Let's "create" a population of 10000 timbits where the proportion of chocolate timbits is 0.63 and the proportion of old fashioned timbits is 0.37.

**IMPORTANT - set your seed to 1234 so that we all create the same population!**

In [None]:
library(tidyverse)
set.seed(1234)
(virtual_box <- tibble(timbit_id = seq(from = 1, to = 10000, by = 1),
                      color = factor(rbinom(10000, 1, 0.63), 
                                     levels = c(1, 0),
                                     labels = c("chocolate", "old fashioned"))))

- Here we use `rbinom` to "create" the population of 10000 timbits where the proportion of chocolate is 0.63 and the proportion of old fashioned is 0.37.

- We also use `seq` to create a column called `timbit_id` that holds the value from 1 to 10000.

- We use `tibble` to make keep these two columns together as a data frame (tibble is a special type of data frame that you will learn more about in the Data Wrangling course).

- The additional parentheses, `(` and `)`, around the code above tells R to print the object to screen in addition to saving the computation to an object.

## 2. Drawing a single sample of size 40

Let's simulate taking one random sample from our virtual timbits box. We will use the `rep_sample_n` function from the `infer` package:

In [None]:
library(infer)
set.seed(NULL) # so that we each collect a different sample

(one_sample <- rep_sample_n(virtual_box, size = 40))

We can tell by the `timbit_id` column that R indeed did what we asked - randomly selected 40 timbits from our virtual box.
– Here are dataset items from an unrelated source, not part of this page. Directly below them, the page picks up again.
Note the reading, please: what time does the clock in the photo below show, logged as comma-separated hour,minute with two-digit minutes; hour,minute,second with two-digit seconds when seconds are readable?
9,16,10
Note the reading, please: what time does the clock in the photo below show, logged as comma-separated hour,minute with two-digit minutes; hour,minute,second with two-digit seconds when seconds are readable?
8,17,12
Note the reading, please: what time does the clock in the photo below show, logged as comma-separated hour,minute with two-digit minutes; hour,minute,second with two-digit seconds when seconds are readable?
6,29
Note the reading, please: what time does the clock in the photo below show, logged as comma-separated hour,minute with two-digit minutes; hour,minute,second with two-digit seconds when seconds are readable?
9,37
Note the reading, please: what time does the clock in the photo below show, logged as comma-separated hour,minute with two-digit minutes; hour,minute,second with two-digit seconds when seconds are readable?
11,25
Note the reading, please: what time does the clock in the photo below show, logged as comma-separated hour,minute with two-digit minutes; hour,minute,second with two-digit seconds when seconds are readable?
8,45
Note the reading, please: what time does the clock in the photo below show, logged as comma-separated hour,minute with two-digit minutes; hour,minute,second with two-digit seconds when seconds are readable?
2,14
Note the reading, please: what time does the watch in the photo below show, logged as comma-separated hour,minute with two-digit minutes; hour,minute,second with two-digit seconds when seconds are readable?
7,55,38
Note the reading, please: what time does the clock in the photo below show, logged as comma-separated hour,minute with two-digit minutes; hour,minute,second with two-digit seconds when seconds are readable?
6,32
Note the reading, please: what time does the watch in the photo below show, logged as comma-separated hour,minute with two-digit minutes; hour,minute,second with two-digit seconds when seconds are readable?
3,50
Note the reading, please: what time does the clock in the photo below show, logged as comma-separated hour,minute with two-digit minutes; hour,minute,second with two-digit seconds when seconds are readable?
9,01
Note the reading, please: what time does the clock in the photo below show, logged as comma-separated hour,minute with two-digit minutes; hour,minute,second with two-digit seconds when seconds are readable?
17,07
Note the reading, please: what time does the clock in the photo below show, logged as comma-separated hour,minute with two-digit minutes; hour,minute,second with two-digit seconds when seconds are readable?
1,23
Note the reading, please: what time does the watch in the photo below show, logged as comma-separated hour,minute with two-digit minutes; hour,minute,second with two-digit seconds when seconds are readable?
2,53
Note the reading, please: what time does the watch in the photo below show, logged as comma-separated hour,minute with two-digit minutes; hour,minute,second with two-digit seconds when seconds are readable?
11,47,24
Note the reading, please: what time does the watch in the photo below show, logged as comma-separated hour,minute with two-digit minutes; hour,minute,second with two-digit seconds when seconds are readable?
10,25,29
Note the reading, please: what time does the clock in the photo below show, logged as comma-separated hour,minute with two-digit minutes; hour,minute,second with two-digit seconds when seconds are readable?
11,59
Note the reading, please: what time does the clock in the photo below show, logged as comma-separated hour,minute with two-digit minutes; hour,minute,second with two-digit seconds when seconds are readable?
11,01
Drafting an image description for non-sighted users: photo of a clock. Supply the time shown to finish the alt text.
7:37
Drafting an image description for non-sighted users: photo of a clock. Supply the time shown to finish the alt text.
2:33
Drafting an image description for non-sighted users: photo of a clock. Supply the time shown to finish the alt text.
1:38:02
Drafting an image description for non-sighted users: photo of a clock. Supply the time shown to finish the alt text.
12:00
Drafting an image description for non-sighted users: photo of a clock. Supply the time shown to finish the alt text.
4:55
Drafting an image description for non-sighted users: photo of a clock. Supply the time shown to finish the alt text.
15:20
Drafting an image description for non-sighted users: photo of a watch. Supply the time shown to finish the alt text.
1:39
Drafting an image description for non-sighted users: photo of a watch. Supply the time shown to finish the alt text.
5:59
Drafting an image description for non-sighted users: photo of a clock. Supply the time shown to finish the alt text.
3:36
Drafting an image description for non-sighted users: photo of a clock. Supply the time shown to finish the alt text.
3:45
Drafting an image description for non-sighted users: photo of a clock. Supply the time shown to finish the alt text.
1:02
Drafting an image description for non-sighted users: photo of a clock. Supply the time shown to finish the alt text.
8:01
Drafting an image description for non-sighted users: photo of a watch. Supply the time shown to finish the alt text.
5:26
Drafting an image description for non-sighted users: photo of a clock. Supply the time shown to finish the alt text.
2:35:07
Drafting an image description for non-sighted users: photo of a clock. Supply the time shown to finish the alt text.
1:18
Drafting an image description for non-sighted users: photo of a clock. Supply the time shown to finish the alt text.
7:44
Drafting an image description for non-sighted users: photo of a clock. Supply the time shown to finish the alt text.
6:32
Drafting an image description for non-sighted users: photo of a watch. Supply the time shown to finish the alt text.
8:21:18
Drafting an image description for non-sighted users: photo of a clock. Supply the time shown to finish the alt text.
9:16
### What is the proportion of chocolate in our single sample?

In [None]:
(total_chocolate_one_sample <- summarize(one_sample, chocolate = sum(color == "chocolate")))

In [None]:
(prop_chocolate_one_sample <- mutate(total_chocolate_one_sample, prop_chocolate = chocolate / 40))

- `summarize` applies a function (here `sum`) across the rows of a data frame (more about this in Data Wrangling)
- `mutate` creates a new column (here `prop_chocolate` containing the value 

## Add our caluclated proportion to the shared Google sheet

- [Google sheet](https://docs.google.com/spreadsheets/d/152tE3_dA6yz3fhbihFXgH0HtMmtLinb2WMGNCJrbAcg/edit?usp=sharing)

## Now it's your turn! Go!

1. Collect a random sample of 40 timbits & calculate a proportion of chocolate timbits (code below).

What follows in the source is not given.